Damages for paraplegic injury
Ng Tat Keun v Tam Che Fu and ECAFB HCPI 896/2013 
This Judgment was an assessment of damages involving an employee with paraplegic injuries. At the material time, his employer failed to take out EC insurance and the Employees’ Compensation Assistance Fund Board (ECAFB) joined in the proceedings to contest quantum but did not dispute liability.
Total damages was awarded at over $12.7m inclusive of $2.2m employees’ compensation. About $2.25m was for PSLA, $4.5m for loss of earnings, $1.7m for cost of alternative accommodation, $2m for cost of care and $1.5m for medical treatment.
Parties had actually agreed a settlement prior to the hearing but requested the Court to “approve” the sum. Most of the heads of damages were not contested but Mr Justice Bharwaney took the opportunity to set out some guidelines on how certain heads of damage should be calculated.
Cost of private or public care
The Court reiterated that if a plaintiff evinces genuine intention to seek treatment from private doctors or from a private clinic or hospital, the court should award damages based on the cost of such treatment, unless there was good reason why he or she should obtain the reasonably needed treatment from the Hospital Authority (HA). Provided the treatment is reasonably needed, the plaintiff’s choice to seek such treatment in the private sector cannot be equated with a failure on his part to mitigate his loss by seeking the needed treatment from the HA.
That means the starting point is cost of private care will be awarded even if the claimant had been receiving public care up to the time of trial.
Cost of domestic helpers
The court allowed the cost of engaging two domestic helpers instead of the higher cost of hiring a health care assistant plus one domestic helper, as recommended by the Plaintiff’s expert occupational therapist. Since there would be two helpers assisting the Plaintiff, the value of the sisters’ services would be assistive and supervisory only and therefore, allowed at $2,000 per month only.

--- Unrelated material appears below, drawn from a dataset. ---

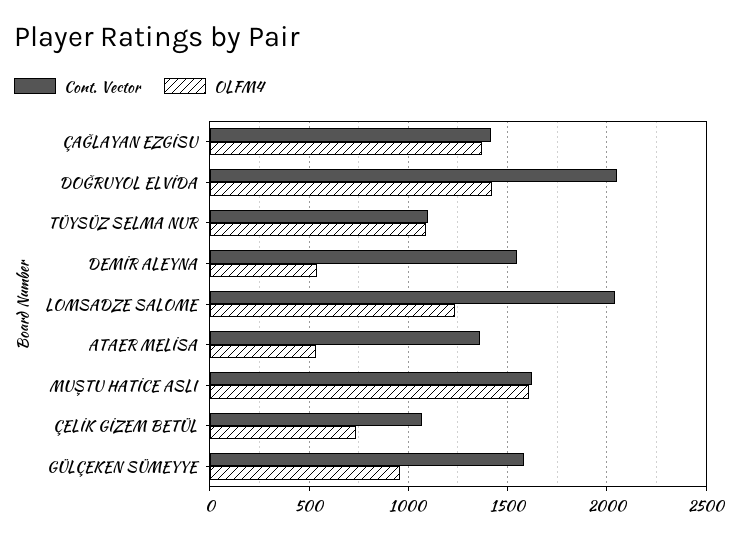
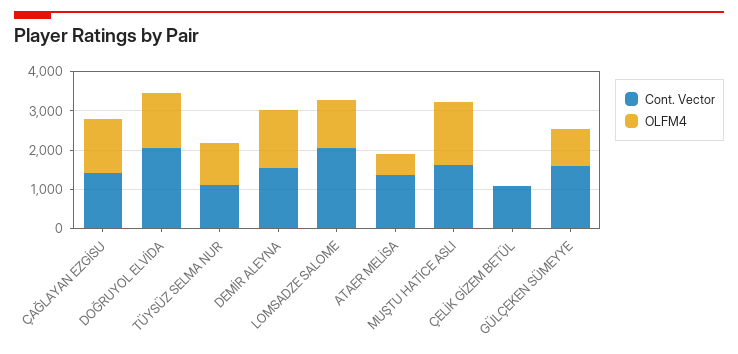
OLFM4, DEMİR ALEYNA: 550 -> 1500
OLFM4, ÇELİK GİZEM BETÜL: 750 -> 0

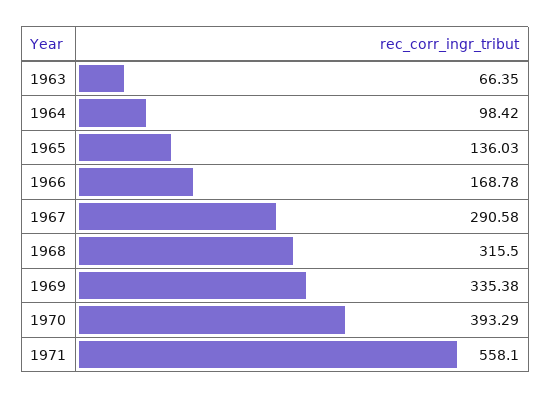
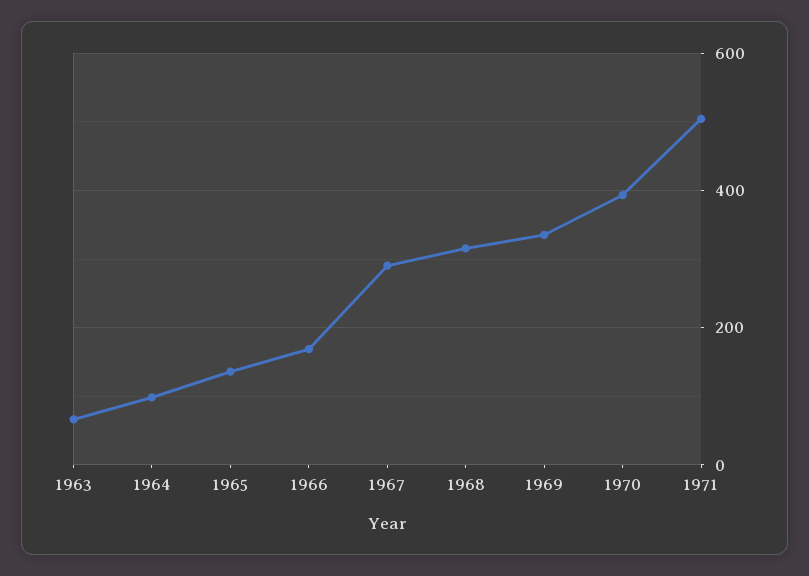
1971: 558.1 -> 500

Future cost of alternative accommodation
Historically, courts have assessed this head of claim by reference to purchase cost of suitable accommodation or by cost of rental over the person’s lifetime. Since the English case of Roberts v Johnstone  CA to which some Hong Kong courts have followed, the full purchase cost has not been allowed to prevent a windfall to the estate of the plaintiff after death. The approach adopted was to allow additional annual costs over the plaintiff’s lifetime based on the real rate of return on investment. For example, assuming purchase price of $7m and net rate of return is 2.5%, the annual costs would be $175,000. Applying the whole life multiplier adopted in the present case of 8.61, the annual costs would be $1.5m, which is only about 22% of the assumed purchase price of $7m. The Court said that it would clearly not be appropriate to adopt the Roberts v Johnstone formula in this case where future life expectancy is short.
Instead, the Court adopted the rental differential approach based on the current rental of suitable accommodation less current rental actually paid and the lifetime multiplier (ie $15,000 future rental less $1,105 current rental x 12 x 8.61 multiplier = $1,435,631).
The Court was also highly critical of the Secretary for Welfare and Labour and the Commissioner of Labour for failing to amend the Employees’ Compensation Assistance Ordinance (ECAO) to ensure that severely injured employees received their full judgment awards. Under the present ECAO regime, after a first payment of $1.5m has been made out of the judgement sum, the balance must be paid by monthly instalments equivalent to the monthly earnings of the injured employee. He or she would be entitled to extra payments if severely injured but capped at $10,000 a month, until the judgment sum is exhausted.
In the present case, given net damages exceeded $10m and the monthly instalments would be around $38,000, it would take over 19 years of monthly instalments before the Plaintiff is fully paid but he only has a life expectancy of 7.5 years from date of judgment. That clearly could not have been the intention of the ECAF scheme. Mr Justice Bharwaney contrasted the ECA regime with the scheme administered by the Motor Insurers’ Bureau (MIB) for uninsured drivers. Under the MIB regime, a claimant would be paid in full within 28 days but under the present ECA scheme, severely injured employees are likely to be seriously under compensated unless the ECAO is amended soon.